Au-Pair-Aufenthalte im Ausland als Ausbildung - Mindestanforderungen an begleitenden Sprachunterricht - Bindung an Sachverhaltswürdigung des FG


Leitsatz

1. Sprachaufenthalte im Rahmen eines Au-pair-Verhältnisses sind grundsätzlich nur dann als Berufsausbildung anzusehen, wenn sie von einem durchschnittlich mindestens zehn Wochenstunden umfassenden theoretisch-systematischen Sprachunterricht begleitet werden (Bestätigung der Rechtsprechung).
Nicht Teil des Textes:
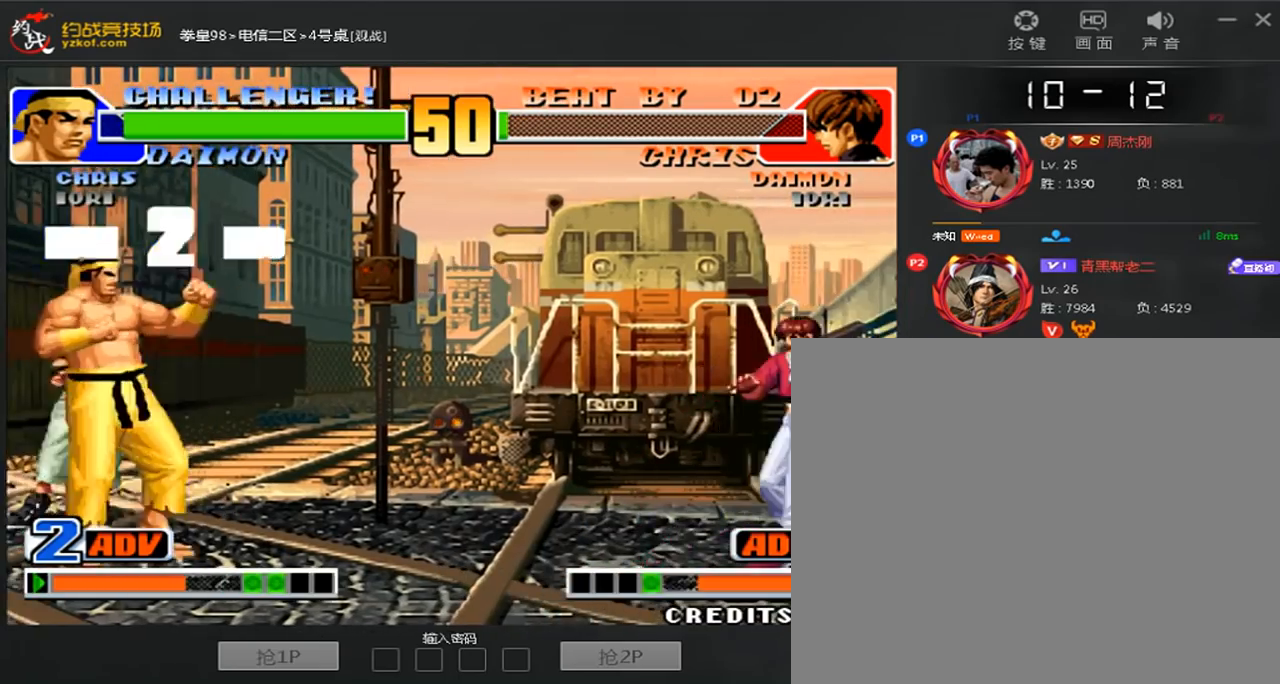
{"dt_ms": 520, "buttons": [], "left_stick": "left", "events": [[280, "left_stick", "right"], [400, "left_stick", "left"]]}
Bei weniger als durchschnittlich zehn Wochenstunden können ausnahmsweise einzelne Monate als Berufsausbildung zu werten sein, wenn sie durch intensiven, die Grenze von zehn Wochenstunden deutlich überschreitenden Unterricht geprägt werden (z.B. Blockunterricht oder Lehrgänge) .

2. Darüber hinaus können Auslandsaufenthalte im Einzelfall als Berufsausbildung anerkannt werden, wenn der Fremdsprachenunterricht zwar weniger als zehn Wochenstunden umfasst, aber einen über die übliche Vorbereitung und Nachbereitung hinausgehenden zusätzlichen Zeitaufwand erfordert (z.B. fachlich orientierter Sprachunterricht, Vorträge des Kindes in der Fremdsprache) .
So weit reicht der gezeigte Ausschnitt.